### Passage for review
---------------
Entertainment

Hugh Grant Can Do More Than Just Rom-Coms & Here's The Proof

by Emily Dixon
Updated: 
Originally Published: 
Stuart C. Wilson/Getty Images Entertainment/Getty Images

When you think of Hugh Grant, you probably think three things: floppy hair, acute Englishness, and rom-coms. It’s fine, they’re kind of his thing. But as his role as politician Jeremy Thorpe in the new BBC drama A Very English Scandal demonstrates, Grant’s actually capable of more than declarations of love in the rain. Let me prove to you, dear readers, that Hugh Grant's dramas are every bit as watchable as those trusty rom-coms.
---------------
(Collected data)
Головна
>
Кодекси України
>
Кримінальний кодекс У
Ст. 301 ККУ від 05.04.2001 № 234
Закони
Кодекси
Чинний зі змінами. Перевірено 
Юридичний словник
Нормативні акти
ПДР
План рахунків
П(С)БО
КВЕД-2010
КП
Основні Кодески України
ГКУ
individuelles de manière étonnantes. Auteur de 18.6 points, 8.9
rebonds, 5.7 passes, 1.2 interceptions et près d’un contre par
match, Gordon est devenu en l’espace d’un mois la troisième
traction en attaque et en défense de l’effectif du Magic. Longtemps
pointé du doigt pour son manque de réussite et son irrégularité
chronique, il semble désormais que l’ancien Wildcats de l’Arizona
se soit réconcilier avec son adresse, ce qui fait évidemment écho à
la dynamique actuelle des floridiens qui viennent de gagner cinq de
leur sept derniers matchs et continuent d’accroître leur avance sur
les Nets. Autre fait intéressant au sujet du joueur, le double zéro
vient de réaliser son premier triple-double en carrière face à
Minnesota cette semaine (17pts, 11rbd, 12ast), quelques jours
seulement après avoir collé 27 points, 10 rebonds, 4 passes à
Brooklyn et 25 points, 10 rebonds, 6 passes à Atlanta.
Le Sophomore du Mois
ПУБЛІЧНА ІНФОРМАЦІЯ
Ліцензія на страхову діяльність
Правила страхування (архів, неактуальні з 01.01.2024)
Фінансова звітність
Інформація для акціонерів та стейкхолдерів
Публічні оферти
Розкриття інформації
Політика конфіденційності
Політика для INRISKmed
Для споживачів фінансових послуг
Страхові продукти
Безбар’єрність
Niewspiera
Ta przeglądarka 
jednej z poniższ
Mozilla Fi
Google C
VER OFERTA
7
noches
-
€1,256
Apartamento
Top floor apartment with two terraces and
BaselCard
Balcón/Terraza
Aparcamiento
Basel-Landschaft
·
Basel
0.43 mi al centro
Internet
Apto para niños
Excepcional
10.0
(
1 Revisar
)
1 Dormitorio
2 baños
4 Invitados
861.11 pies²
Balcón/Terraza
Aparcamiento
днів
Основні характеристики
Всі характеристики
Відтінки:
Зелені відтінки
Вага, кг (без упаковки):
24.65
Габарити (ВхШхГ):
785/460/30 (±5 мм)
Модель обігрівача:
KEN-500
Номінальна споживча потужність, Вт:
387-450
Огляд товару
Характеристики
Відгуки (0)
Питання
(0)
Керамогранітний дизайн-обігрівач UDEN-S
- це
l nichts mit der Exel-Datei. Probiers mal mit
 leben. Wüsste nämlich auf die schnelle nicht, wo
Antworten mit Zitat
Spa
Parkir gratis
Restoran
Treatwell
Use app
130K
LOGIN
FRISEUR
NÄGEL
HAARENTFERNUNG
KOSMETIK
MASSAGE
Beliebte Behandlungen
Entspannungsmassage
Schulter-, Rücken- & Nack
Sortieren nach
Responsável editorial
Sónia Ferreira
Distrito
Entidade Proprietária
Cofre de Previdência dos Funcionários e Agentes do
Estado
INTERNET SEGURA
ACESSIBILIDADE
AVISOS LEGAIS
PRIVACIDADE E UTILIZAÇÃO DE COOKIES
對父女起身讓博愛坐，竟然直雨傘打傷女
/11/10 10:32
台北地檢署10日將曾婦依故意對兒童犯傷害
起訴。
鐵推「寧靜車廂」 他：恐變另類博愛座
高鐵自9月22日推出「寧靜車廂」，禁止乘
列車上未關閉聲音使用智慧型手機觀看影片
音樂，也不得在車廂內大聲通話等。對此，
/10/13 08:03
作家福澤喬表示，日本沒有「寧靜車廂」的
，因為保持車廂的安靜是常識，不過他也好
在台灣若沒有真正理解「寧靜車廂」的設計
---------------
### Tasks to perform
1 – Update the stretch of the Hugh Grant article from "Hugh Grant Can" through "those trusty rom-coms." by replacing "floppy hair" with "tousled hair".
2 – Write the next part of the article on Hugh Grant's dramatic roles, starting after its last sentence.

### Answers for the tasks
1 –
Hugh Grant Can Do More Than Just Rom-Coms & Here's The Proof

by Emily Dixon
Updated: 
Originally Published: 
Stuart C. Wilson/Getty Images Entertainment/Getty Images

When you think of Hugh Grant, you probably think three things: tousled hair, acute Englishness, and rom-coms. It’s fine, they’re kind of his thing. But as his role as politician Jeremy Thorpe in the new BBC drama A Very English Scandal demonstrates, Grant’s actually capable of more than declarations of love in the rain. Let me prove to you, dear readers, that Hugh Grant's dramas are every bit as watchable as those trusty rom-coms.

2 –
Sure, there was Four Weddings and a Funeral, Notting Hill, Bridget Jones’s Diary, About a Boy, Two Weeks Notice, Love Actually, another Bridget Jones, Music and Lyrics, and probably many more that even IMDb couldn’t keep up with. But Grant has also turned his hand to period drama, family-friendly comedy, biopic, action, and political satire. And he’s engaged with politics off-screen, too — he played a central role in uncovering the News of the World phone hacking scandal, in which it was found that journalists hacked into the voicemail of murdered teenager Milly Dowler. (There's a reason he tweets at @HackedOffHugh — he's a director of the Hacked Off campaign group for "a free and accountable press.") Finally ready to diversify your Hugh Grant intake? Just keep reading!

'Privileged' (1982)

In Grant’s very first film role, he played Lord Adrian in a comedy about Oxford undergraduates staging a production of The Duchess of Malfi. I’ll be honest: Privileged doesn’t really warrant a place on this list, but it was absolutely vital to me that you all know he was credited as "Hughie Grant". Hughie. (Also, please accept the above GIF of dancing Hugh in the absence of any available Privileged imagery; again, this film really does not deserve to be on this list, and is currently unavailable to stream in the UK. But Hughie.)

'Maurice' (1987)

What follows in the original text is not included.